[Start of section]

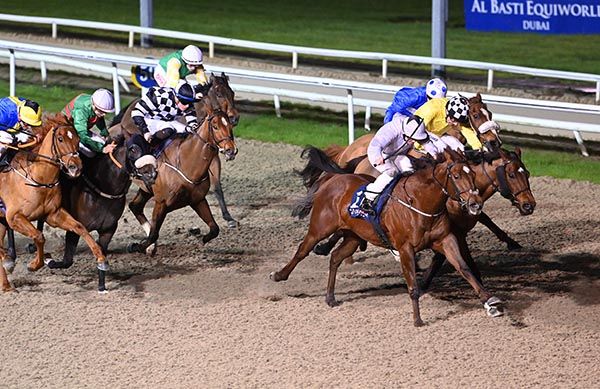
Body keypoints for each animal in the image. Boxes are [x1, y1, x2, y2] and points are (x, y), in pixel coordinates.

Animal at [0, 113, 106, 290]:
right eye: (60, 139)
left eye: (77, 139)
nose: (76, 167)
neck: (38, 178)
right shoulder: (14, 217)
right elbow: (39, 236)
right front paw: (35, 264)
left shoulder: (53, 214)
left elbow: (80, 227)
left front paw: (100, 257)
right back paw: (8, 262)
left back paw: (6, 285)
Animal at [126, 109, 237, 255]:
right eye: (215, 126)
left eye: (230, 124)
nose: (231, 150)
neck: (185, 163)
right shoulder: (161, 202)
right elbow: (153, 234)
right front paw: (137, 246)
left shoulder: (198, 200)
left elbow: (214, 228)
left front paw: (202, 239)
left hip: (146, 189)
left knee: (135, 206)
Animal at [270, 147, 502, 326]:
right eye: (456, 176)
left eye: (473, 175)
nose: (475, 203)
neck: (420, 202)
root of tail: (334, 179)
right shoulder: (405, 248)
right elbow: (412, 285)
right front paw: (417, 319)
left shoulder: (445, 240)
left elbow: (465, 268)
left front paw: (490, 302)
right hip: (320, 228)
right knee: (302, 250)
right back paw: (279, 275)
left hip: (354, 236)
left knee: (335, 257)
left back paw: (330, 297)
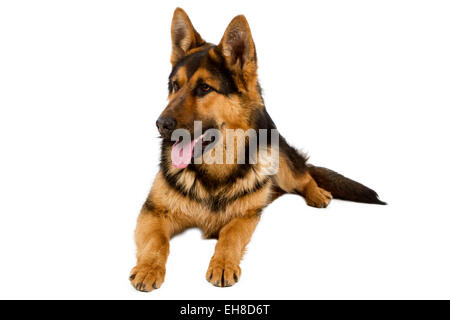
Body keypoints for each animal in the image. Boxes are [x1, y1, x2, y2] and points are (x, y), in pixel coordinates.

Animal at [129, 8, 384, 292]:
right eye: (175, 85)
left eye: (205, 88)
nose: (161, 124)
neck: (214, 171)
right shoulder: (152, 212)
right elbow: (157, 242)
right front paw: (148, 268)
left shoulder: (246, 216)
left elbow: (229, 236)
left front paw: (223, 264)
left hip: (282, 161)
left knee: (305, 175)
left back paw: (316, 193)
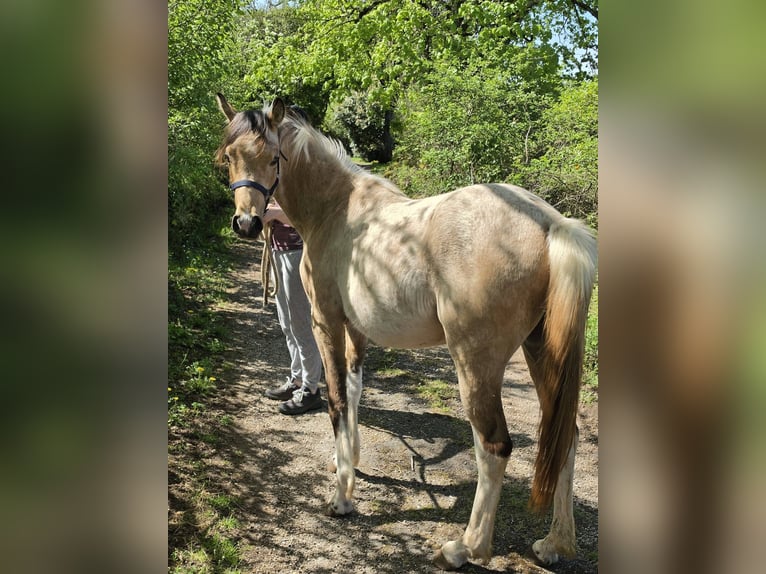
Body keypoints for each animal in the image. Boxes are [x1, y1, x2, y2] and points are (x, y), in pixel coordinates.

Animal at [215, 95, 597, 570]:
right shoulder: (356, 330)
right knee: (565, 437)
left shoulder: (326, 322)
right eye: (230, 157)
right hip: (541, 350)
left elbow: (337, 400)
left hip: (476, 363)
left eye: (273, 157)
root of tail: (550, 224)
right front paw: (349, 462)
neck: (336, 209)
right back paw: (554, 544)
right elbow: (355, 390)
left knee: (494, 447)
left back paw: (465, 548)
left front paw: (342, 499)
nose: (247, 224)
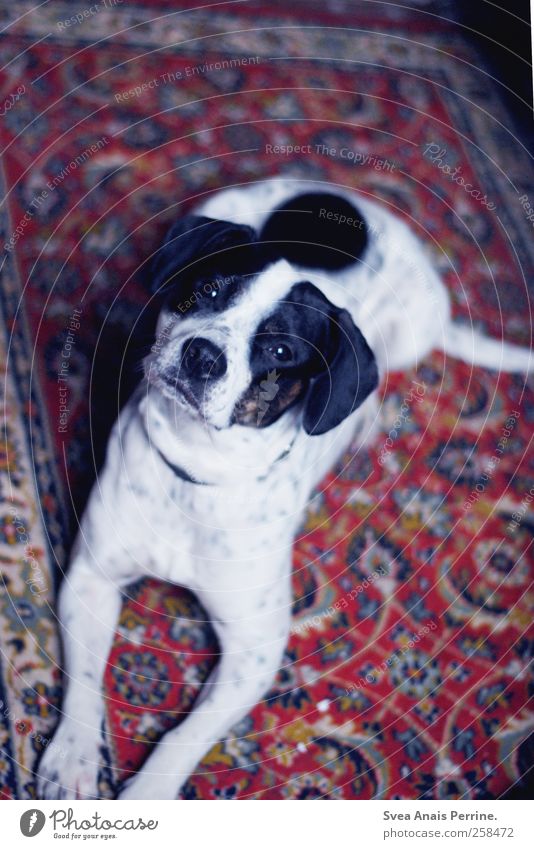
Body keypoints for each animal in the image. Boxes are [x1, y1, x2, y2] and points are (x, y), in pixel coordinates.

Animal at [35, 176, 532, 800]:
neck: (198, 470)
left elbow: (185, 736)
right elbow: (84, 678)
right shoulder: (92, 576)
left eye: (278, 351)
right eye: (208, 289)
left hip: (412, 332)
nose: (202, 354)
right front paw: (74, 755)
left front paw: (148, 794)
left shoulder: (255, 652)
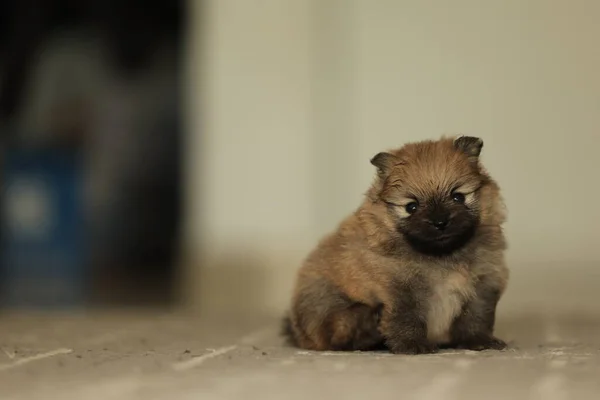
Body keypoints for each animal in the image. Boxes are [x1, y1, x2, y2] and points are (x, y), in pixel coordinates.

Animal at [284, 137, 508, 354]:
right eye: (412, 207)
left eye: (458, 197)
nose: (440, 222)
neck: (442, 255)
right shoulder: (400, 289)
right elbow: (406, 318)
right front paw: (412, 345)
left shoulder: (482, 284)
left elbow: (476, 318)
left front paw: (480, 341)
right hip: (326, 300)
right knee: (338, 330)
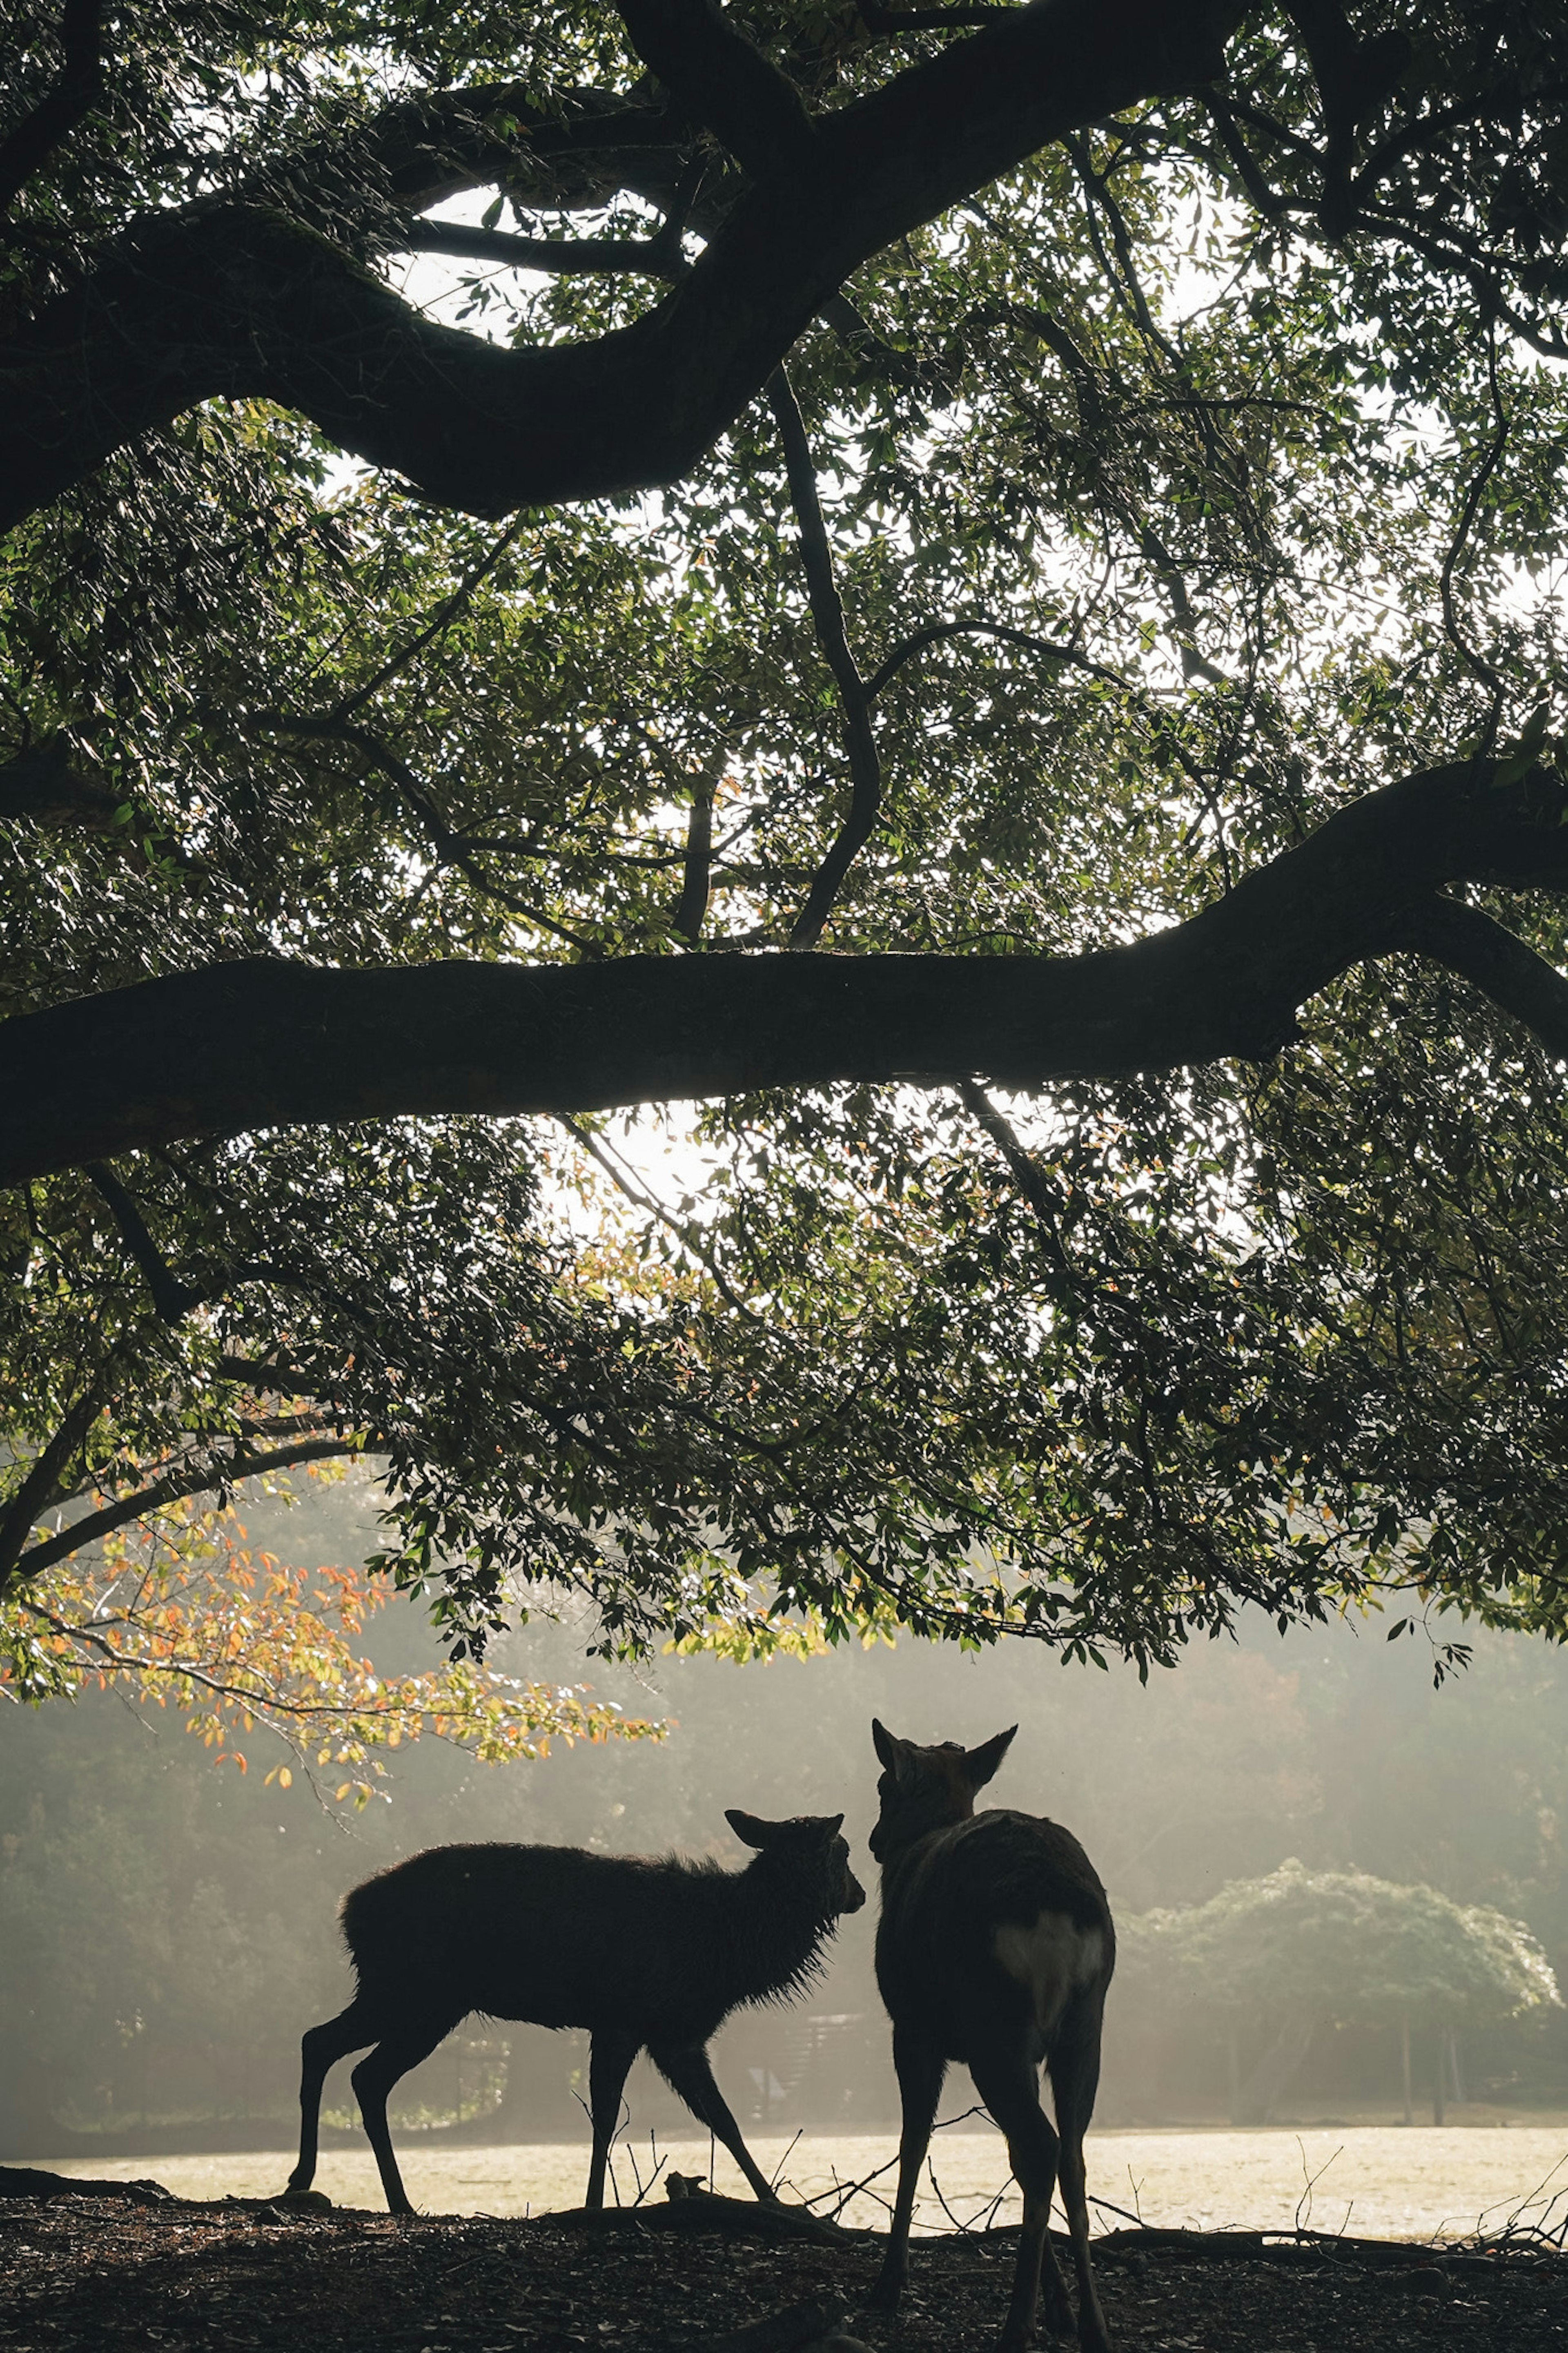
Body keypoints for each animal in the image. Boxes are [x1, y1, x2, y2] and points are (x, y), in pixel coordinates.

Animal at [288, 1807, 865, 2212]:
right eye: (842, 1853)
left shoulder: (673, 2035)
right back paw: (337, 2185)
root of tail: (349, 1908)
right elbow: (607, 2116)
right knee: (341, 2056)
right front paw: (592, 2205)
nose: (859, 1895)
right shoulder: (626, 2020)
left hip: (413, 2000)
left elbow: (724, 2119)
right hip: (412, 1993)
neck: (727, 1950)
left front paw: (779, 2203)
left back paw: (363, 2192)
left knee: (345, 2059)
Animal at [870, 1713, 1114, 2353]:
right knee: (1068, 2152)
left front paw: (888, 2285)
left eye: (883, 1786)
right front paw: (1060, 2305)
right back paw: (1093, 2326)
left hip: (991, 2024)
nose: (875, 1841)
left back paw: (1016, 2327)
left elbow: (914, 2141)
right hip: (1086, 2024)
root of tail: (1051, 1908)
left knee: (1042, 2144)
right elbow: (1011, 2158)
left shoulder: (912, 2026)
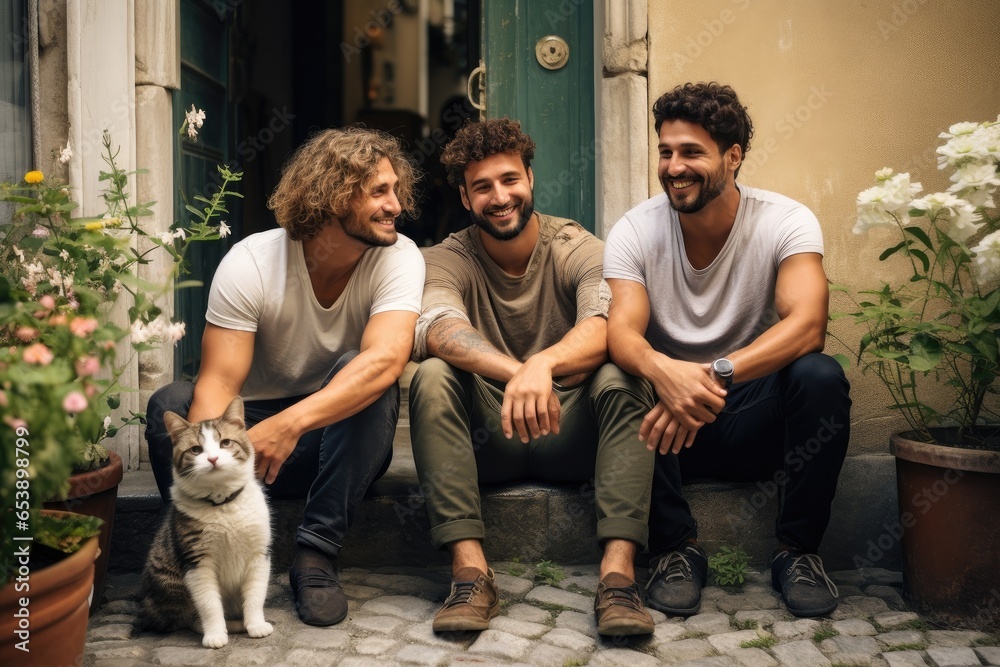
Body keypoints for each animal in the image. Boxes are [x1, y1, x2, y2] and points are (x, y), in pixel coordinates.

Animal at [140, 400, 274, 648]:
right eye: (196, 450)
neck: (223, 504)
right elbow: (209, 604)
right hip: (170, 581)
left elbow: (255, 595)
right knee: (187, 619)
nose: (213, 459)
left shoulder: (258, 555)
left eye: (225, 443)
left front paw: (256, 624)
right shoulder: (197, 561)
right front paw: (215, 634)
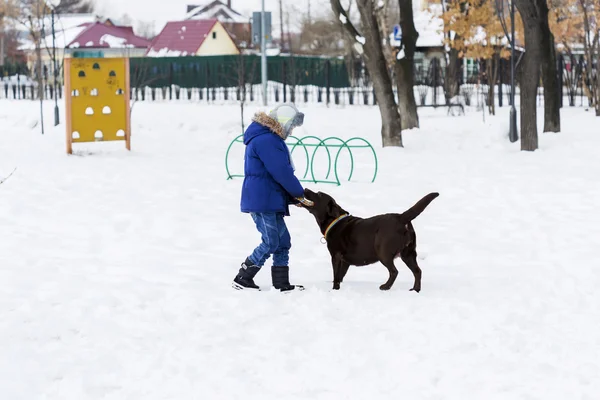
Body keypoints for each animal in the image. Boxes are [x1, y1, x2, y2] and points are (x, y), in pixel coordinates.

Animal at [302, 189, 438, 292]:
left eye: (319, 194)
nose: (305, 189)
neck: (334, 221)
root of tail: (401, 217)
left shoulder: (336, 256)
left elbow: (336, 275)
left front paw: (335, 289)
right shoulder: (345, 261)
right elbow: (340, 274)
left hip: (383, 253)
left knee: (394, 271)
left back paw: (385, 287)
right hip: (408, 253)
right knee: (417, 271)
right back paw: (415, 289)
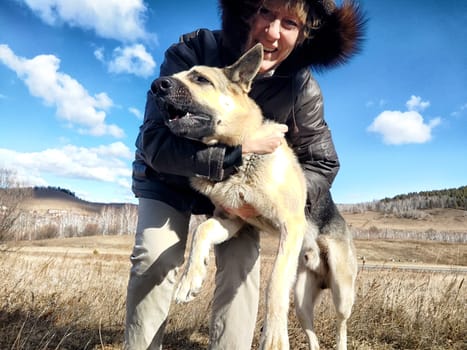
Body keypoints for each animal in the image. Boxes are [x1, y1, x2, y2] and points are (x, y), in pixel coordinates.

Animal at [154, 43, 358, 350]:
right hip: (301, 300)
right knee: (312, 332)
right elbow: (201, 231)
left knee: (341, 323)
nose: (156, 85)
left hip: (342, 292)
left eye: (200, 78)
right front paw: (190, 279)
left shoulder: (291, 226)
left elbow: (274, 283)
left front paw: (272, 337)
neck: (238, 158)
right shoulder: (231, 220)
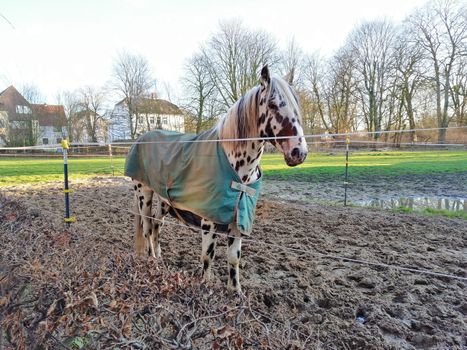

[End of section]

◆ Activity
Using the data above, which lines fall from the one with "left front paw: (148, 794)" through the one with "left front paw: (888, 2285)"? Repeat them exactly, ends included, minus any pictures.

◆ Expected answer
left front paw: (148, 794)
left shoulder: (255, 652)
Body keypoints for each animal in the image. Boxes are [x1, y1, x2, y2] and points are (x, y), in pixel coordinates.

Animal at [284, 137, 508, 354]:
right eye: (412, 207)
left eye: (458, 197)
nose: (440, 222)
neck: (442, 255)
right shoulder: (400, 289)
right elbow: (406, 318)
right front paw: (412, 345)
left shoulder: (482, 284)
left elbow: (476, 318)
left front paw: (480, 341)
right hip: (326, 300)
right knee: (338, 330)
Body keypoints for each animal in the image. Boxes are [x1, y1, x2, y2] and points are (x, y), in pixel coordinates.

Animal at [288, 1807, 865, 2212]:
right eye: (842, 1853)
left shoulder: (673, 2035)
right back paw: (337, 2185)
root of tail: (349, 1908)
right elbow: (607, 2116)
right knee: (341, 2056)
right front paw: (592, 2205)
nose: (859, 1895)
right shoulder: (626, 2020)
left hip: (413, 2000)
left elbow: (724, 2119)
right hip: (412, 1993)
neck: (727, 1950)
left front paw: (779, 2203)
left back paw: (363, 2192)
left knee: (345, 2059)
Animal at [870, 1713, 1114, 2353]:
right knee: (1068, 2152)
left front paw: (888, 2285)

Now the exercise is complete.